REQUIREMENT: Please copy out every line in the entries that includes the word "knob".

########################################

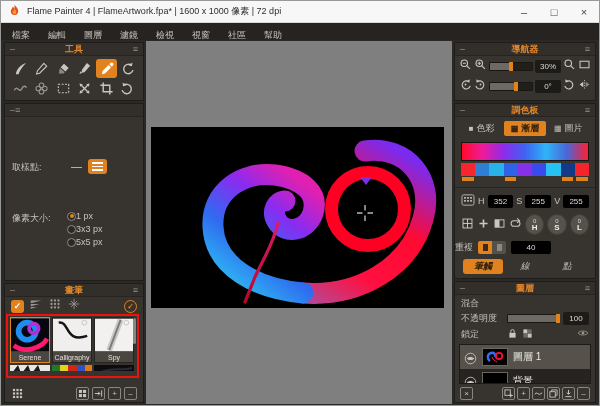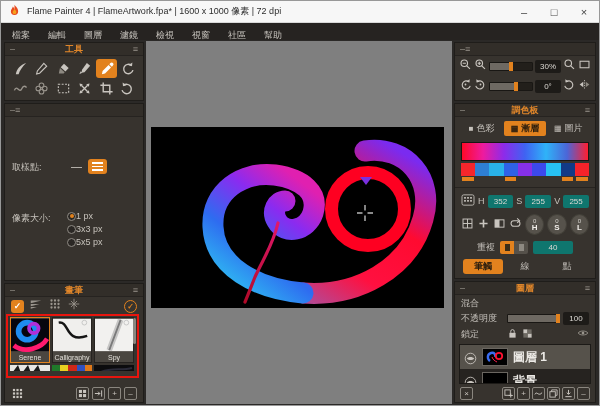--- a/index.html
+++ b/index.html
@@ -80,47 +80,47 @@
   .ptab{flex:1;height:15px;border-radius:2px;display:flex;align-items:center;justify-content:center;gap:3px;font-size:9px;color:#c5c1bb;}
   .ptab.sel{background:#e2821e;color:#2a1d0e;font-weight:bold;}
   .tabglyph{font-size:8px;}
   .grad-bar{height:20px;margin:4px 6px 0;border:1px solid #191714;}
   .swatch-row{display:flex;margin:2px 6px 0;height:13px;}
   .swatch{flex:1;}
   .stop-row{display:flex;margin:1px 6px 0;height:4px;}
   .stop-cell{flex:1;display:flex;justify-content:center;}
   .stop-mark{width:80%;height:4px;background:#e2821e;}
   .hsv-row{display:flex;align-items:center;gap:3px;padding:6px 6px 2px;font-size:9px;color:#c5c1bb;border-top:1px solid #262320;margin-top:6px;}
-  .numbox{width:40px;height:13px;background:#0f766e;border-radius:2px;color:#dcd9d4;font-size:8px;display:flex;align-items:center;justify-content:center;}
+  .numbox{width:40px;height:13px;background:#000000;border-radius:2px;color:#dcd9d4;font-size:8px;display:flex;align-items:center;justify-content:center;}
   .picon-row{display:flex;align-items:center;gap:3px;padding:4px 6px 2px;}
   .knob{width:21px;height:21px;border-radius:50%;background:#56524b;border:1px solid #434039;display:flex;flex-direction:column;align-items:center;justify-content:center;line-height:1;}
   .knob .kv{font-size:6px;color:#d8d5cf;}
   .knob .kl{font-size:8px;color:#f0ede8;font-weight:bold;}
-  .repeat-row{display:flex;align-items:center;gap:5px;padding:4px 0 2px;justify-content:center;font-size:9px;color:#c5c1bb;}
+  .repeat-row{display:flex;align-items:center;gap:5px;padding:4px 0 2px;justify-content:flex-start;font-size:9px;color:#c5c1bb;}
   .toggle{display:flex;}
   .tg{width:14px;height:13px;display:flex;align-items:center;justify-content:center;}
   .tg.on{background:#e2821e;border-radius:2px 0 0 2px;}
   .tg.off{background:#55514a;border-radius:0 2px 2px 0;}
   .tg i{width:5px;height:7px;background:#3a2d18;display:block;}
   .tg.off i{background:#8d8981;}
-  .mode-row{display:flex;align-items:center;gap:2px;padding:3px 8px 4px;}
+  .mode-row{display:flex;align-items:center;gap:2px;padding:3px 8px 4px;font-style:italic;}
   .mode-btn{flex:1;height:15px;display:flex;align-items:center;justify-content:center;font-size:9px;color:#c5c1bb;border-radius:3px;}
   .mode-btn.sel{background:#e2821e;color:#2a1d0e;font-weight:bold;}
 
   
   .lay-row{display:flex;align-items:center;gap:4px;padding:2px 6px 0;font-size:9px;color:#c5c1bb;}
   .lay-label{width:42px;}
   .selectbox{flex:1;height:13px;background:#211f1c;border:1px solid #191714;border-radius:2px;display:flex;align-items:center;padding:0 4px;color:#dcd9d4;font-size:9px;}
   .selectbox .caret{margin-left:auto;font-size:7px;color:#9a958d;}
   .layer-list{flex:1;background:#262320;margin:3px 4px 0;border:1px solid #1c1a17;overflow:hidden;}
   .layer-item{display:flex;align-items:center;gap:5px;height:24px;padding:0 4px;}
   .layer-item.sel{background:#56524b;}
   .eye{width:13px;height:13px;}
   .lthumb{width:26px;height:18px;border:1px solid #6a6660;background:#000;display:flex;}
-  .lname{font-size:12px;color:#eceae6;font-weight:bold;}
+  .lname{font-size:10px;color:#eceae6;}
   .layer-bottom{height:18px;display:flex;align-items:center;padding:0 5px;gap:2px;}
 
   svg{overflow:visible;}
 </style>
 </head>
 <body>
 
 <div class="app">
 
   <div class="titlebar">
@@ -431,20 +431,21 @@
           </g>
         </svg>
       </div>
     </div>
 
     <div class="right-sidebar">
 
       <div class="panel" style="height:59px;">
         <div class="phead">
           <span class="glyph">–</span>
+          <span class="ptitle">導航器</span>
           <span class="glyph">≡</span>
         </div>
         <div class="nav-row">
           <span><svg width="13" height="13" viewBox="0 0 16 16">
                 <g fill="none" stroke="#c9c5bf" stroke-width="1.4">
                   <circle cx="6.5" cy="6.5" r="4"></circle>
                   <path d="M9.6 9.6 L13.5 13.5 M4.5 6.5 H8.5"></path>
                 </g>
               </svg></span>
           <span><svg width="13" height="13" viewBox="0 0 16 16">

########################################

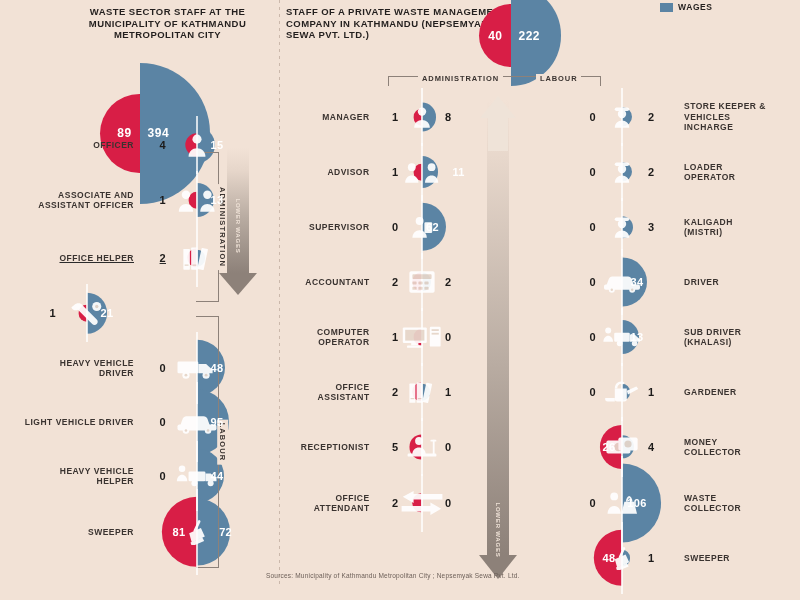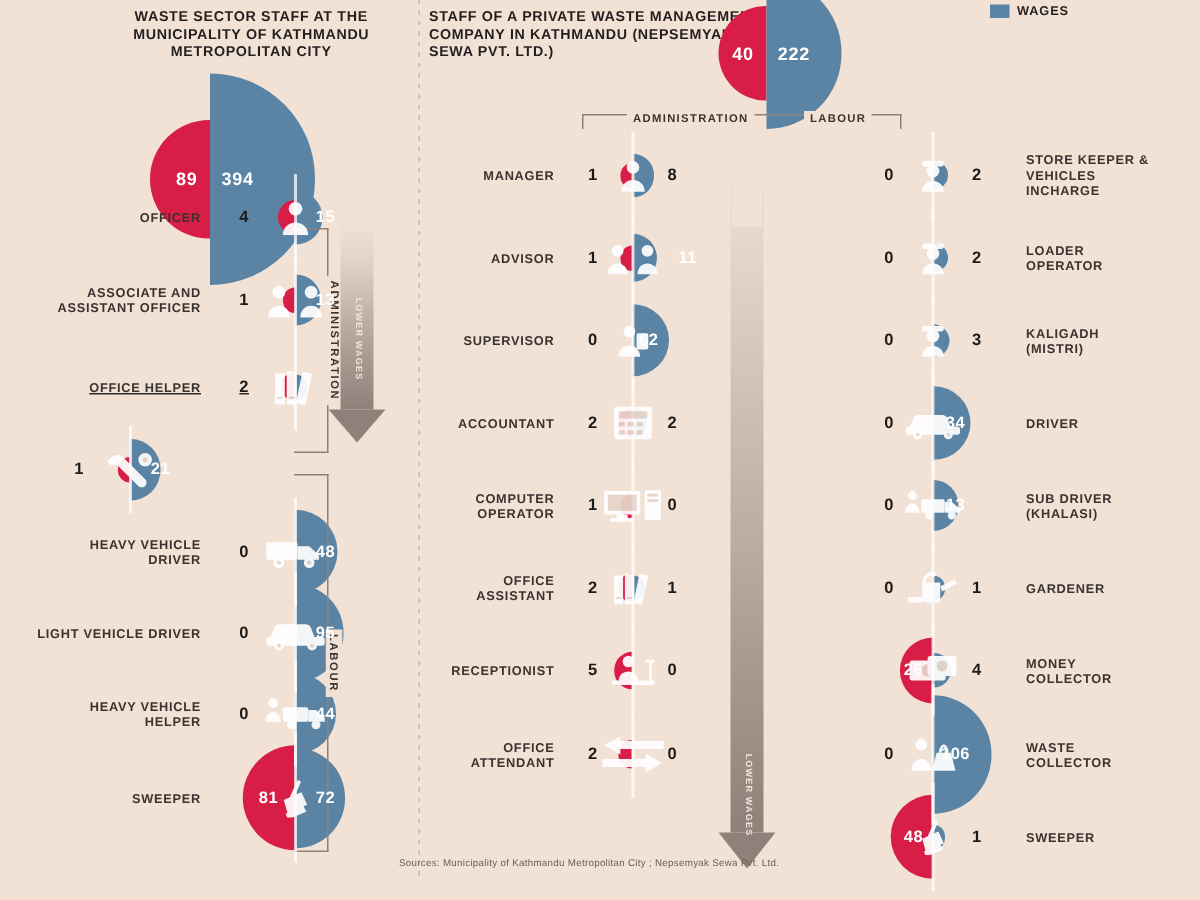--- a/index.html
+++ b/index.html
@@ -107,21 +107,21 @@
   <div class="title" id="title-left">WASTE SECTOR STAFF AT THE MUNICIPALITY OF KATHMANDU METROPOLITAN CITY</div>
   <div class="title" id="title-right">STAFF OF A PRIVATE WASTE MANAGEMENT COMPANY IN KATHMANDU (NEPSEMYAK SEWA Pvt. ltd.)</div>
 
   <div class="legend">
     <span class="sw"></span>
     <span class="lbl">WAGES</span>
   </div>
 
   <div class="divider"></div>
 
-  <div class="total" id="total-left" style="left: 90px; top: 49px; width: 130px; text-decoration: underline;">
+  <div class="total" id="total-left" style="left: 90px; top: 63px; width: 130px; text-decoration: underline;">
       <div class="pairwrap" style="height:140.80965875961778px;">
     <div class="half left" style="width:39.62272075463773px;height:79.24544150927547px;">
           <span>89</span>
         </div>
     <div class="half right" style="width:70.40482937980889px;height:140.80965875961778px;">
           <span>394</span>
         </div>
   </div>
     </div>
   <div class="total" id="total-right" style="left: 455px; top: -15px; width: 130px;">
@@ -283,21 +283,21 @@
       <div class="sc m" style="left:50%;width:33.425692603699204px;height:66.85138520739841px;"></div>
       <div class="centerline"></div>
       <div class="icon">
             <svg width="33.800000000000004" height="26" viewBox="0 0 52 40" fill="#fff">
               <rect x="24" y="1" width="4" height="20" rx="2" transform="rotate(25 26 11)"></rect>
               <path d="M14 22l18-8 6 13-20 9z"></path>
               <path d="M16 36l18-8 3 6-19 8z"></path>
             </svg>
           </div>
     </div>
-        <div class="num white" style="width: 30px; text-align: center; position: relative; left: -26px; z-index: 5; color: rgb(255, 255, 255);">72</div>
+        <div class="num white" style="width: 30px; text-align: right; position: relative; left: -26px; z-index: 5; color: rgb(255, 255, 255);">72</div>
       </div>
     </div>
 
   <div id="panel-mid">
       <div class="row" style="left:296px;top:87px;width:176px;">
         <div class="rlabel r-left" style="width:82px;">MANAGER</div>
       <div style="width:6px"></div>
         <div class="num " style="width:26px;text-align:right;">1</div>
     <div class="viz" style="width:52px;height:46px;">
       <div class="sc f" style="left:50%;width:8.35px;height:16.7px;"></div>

########################################

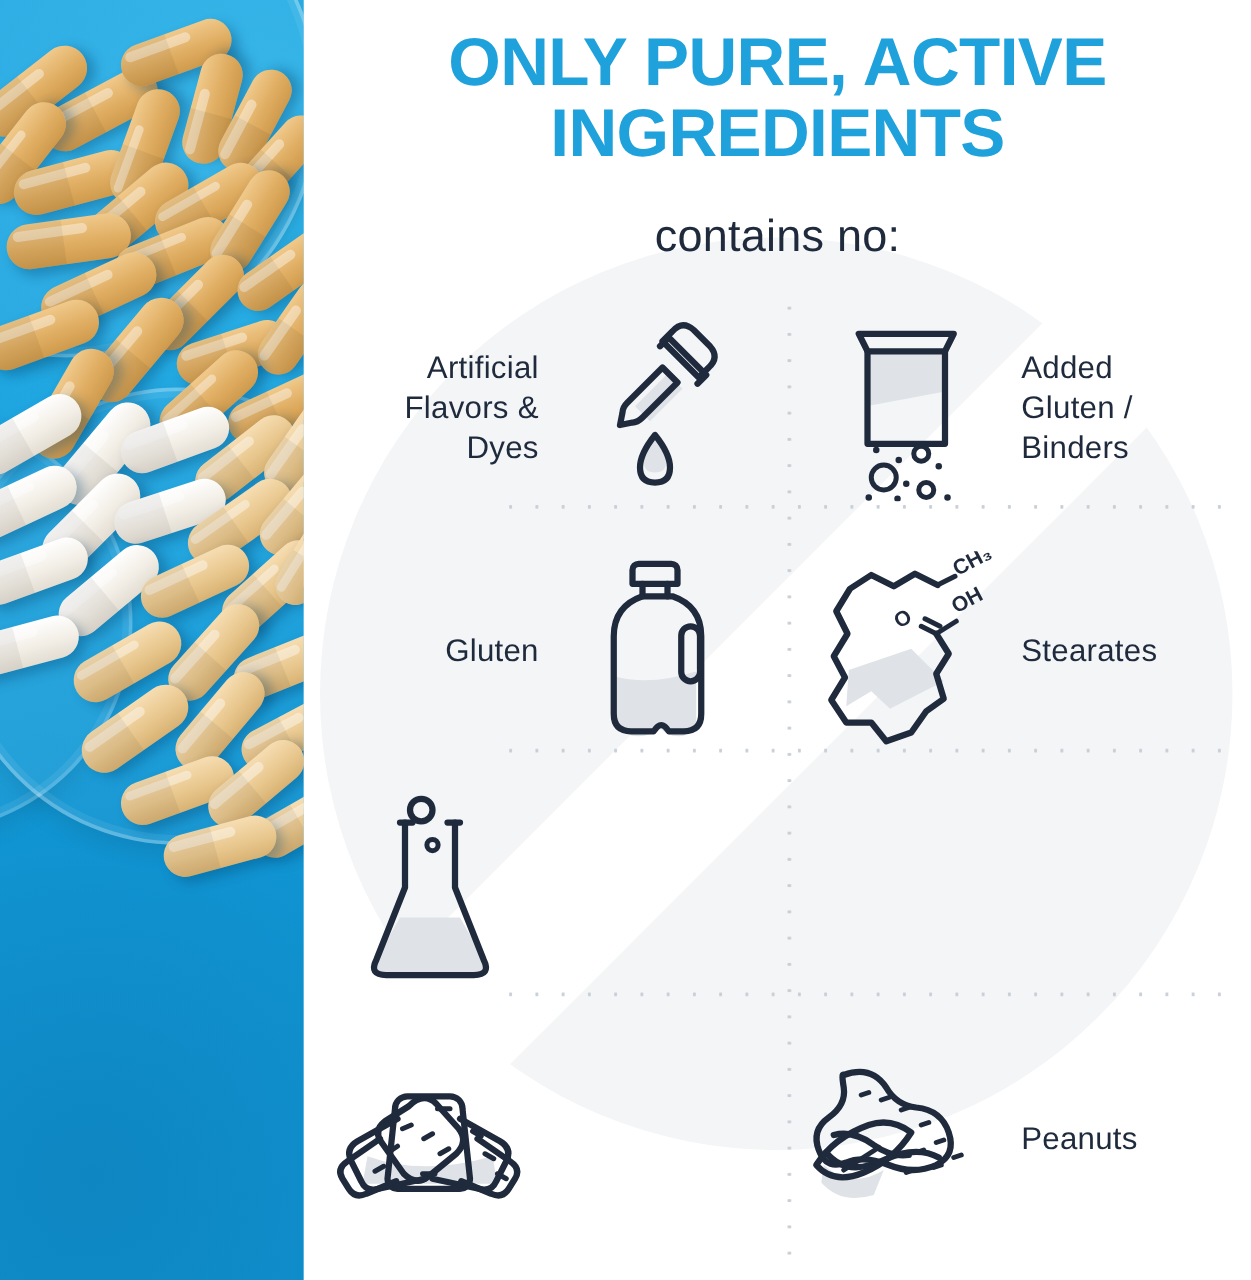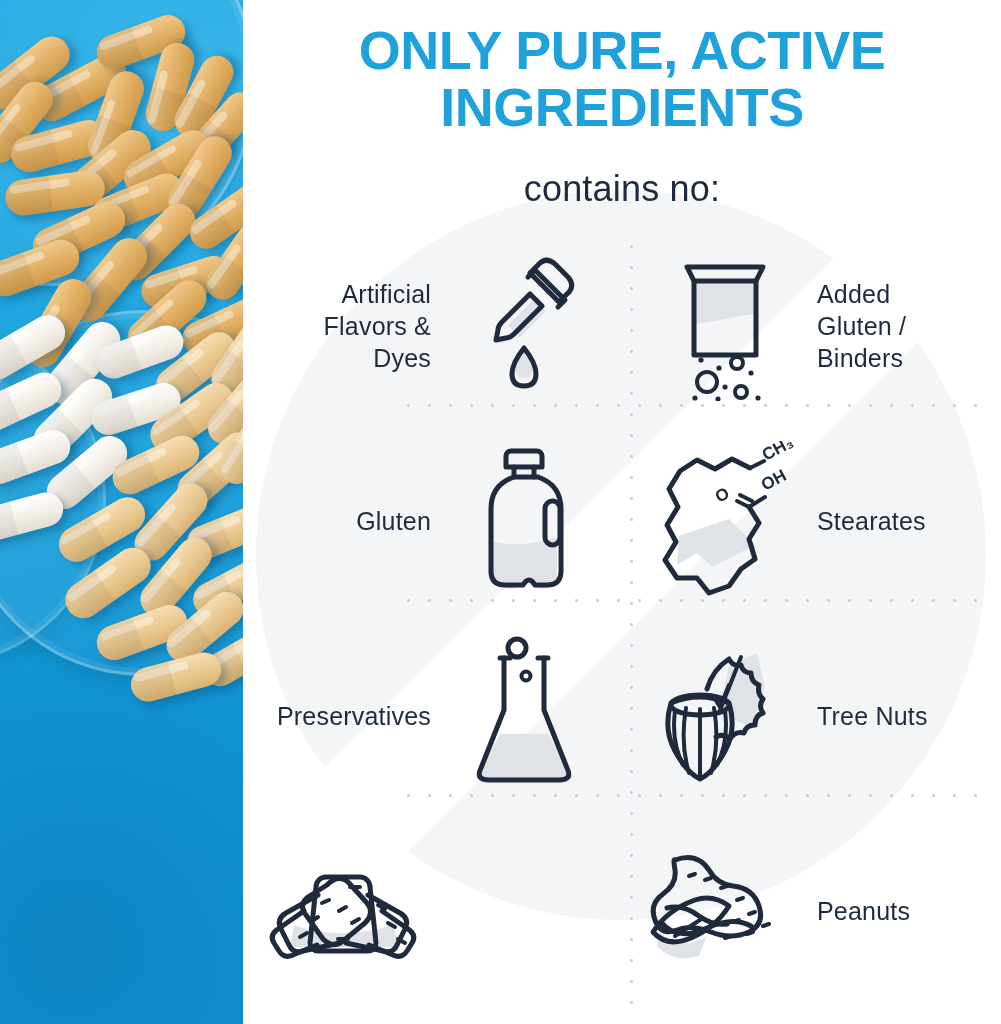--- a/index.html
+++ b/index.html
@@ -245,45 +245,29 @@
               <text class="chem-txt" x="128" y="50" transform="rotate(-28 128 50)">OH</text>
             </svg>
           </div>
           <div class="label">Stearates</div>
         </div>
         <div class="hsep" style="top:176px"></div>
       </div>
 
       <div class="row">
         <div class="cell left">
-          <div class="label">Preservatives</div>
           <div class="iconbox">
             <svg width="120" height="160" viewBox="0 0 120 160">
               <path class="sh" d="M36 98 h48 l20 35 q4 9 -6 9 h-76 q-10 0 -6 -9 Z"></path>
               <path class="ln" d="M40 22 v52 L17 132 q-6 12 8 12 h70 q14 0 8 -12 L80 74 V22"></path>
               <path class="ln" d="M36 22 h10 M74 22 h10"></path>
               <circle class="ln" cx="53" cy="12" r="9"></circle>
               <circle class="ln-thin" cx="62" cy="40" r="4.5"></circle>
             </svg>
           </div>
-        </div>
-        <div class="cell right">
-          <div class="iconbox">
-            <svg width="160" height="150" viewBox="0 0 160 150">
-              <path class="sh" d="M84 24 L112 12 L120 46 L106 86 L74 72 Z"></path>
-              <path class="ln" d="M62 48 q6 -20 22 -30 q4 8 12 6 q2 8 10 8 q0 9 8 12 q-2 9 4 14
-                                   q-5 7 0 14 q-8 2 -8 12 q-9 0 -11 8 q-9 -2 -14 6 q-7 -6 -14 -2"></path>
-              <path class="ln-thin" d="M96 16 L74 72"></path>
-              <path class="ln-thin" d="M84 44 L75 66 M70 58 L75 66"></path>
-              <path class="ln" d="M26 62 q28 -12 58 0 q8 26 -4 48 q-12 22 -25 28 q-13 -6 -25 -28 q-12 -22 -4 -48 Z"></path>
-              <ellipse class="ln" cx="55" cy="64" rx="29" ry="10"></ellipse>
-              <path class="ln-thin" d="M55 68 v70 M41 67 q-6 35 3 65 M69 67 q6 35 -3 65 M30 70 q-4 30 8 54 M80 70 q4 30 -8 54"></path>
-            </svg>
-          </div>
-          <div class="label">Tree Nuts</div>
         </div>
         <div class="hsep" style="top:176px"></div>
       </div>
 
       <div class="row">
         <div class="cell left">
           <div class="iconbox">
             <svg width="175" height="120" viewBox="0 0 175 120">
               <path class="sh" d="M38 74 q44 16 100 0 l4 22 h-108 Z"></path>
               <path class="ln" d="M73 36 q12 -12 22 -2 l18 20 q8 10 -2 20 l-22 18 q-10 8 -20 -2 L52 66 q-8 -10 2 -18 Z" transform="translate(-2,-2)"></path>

########################################

REPLY:
   .knob{width:21px;height:21px;border-radius:50%;background:#56524b;border:1px solid #434039;display:flex;flex-direction:column;align-items:center;justify-content:center;line-height:1;}
   .knob .kv{font-size:6px;color:#d8d5cf;}
   .knob .kl{font-size:8px;color:#f0ede8;font-weight:bold;}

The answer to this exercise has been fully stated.